- _STUDY TEXT_:
3176 - Pattern of Failure Following Salvage Radiation Therapy after Prostatectomy

L. Goanta¹, I. Angelicone², M. Bottero¹, A. Farneti¹, A. Faiella¹, and G. Sanguineti¹; ¹IRCCS Regina Elena National Cancer Institute, Radiation Oncology, Rome, Italy, ²Sapienza University, Faculty of Medicine and Psychology, A.O.U SantAndrea, Radiation Oncology, Rome, Italy

Purpose/Objective(s): To investigate both the pattern of failure and the opportunity of a repeated radiotherapy course after salvage radiation therapy (sRT) for prostate cancer (PC). Materials/

Methods: At our Institution, all patients (pts) who develop a further biochemical failure (BF) after both radical prostatectomy and subsequent sRT are offered re-staging with prostate-specific membrane antigen positron emission tomography/computed tomography (PSMA PET/CT) first, and, if negative, with multiparametric magnetic resonance imaging (mpMRI) of the prostatic fossa. In the present study we included the pts who satisfied all the following criteria since March 2023: no pathologically positive nodes at surgery; no distant disease at re-staging PET/CT before sRT; subsequent BF after sRT defined as Prostate-specific antigen (PSA) > 0.20 ng/ml on 2 consecutive measures; presence of recurrent disease at either PSMA PET/CT and/or mpMRI. Pts without detectable disease at imaging were disregarded. The site(s) of failure (FS) was (were) classified as Local (LS) if within the prostatic fossa, Regional (RS) if within the pelvic nodes up to the common iliacs excluded, and Distant (DS) if outside the pelvis. Oligorecurrence was defined as a maximum of 5 FS on imaging. After co-registering the positive re-staging imaging and the planning CT at sRT, we assessed whether each FS was outside (OFS) or inside (IFS) the previously treated volume and we estimated the mean equivalent dose in 2 Gy fraction (EDmean2) received by each IFS.

- _EXTRACTED MATERIAL_:
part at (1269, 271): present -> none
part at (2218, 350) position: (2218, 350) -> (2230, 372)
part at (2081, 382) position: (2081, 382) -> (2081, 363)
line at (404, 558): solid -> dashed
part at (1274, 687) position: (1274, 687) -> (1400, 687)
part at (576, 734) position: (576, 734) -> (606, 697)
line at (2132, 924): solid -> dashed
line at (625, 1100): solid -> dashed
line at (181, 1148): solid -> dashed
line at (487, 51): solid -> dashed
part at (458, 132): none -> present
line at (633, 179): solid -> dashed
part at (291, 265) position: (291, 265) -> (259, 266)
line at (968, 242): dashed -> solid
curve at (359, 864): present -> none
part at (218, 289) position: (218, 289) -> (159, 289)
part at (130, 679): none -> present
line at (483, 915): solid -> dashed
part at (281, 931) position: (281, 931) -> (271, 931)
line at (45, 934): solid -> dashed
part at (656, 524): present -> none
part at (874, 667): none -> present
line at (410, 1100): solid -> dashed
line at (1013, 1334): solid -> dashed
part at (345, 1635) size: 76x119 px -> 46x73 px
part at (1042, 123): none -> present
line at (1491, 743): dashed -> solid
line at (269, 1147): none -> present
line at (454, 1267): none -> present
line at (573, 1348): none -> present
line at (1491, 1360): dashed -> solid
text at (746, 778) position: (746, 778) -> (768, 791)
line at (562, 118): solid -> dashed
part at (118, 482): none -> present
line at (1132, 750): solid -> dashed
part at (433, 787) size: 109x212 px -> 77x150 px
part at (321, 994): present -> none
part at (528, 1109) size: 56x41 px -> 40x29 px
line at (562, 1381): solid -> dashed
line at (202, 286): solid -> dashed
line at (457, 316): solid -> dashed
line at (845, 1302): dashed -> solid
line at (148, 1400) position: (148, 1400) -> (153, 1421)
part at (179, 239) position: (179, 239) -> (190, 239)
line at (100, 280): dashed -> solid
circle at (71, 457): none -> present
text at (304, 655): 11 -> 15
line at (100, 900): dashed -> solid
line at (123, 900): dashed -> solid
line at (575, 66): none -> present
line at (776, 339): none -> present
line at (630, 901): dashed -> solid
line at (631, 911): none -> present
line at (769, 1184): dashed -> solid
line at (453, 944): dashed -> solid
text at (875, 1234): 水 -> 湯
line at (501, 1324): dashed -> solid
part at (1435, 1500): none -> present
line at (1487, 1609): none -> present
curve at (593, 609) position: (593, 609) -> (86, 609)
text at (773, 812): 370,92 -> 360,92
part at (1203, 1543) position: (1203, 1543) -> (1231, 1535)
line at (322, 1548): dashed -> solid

- _TASK STATEMENT_: In the abstract, what is the maximum number of sites of failure on imaging that still counts as oligorecurrence?

- _SOLUTION BELOW_: Five sites of failure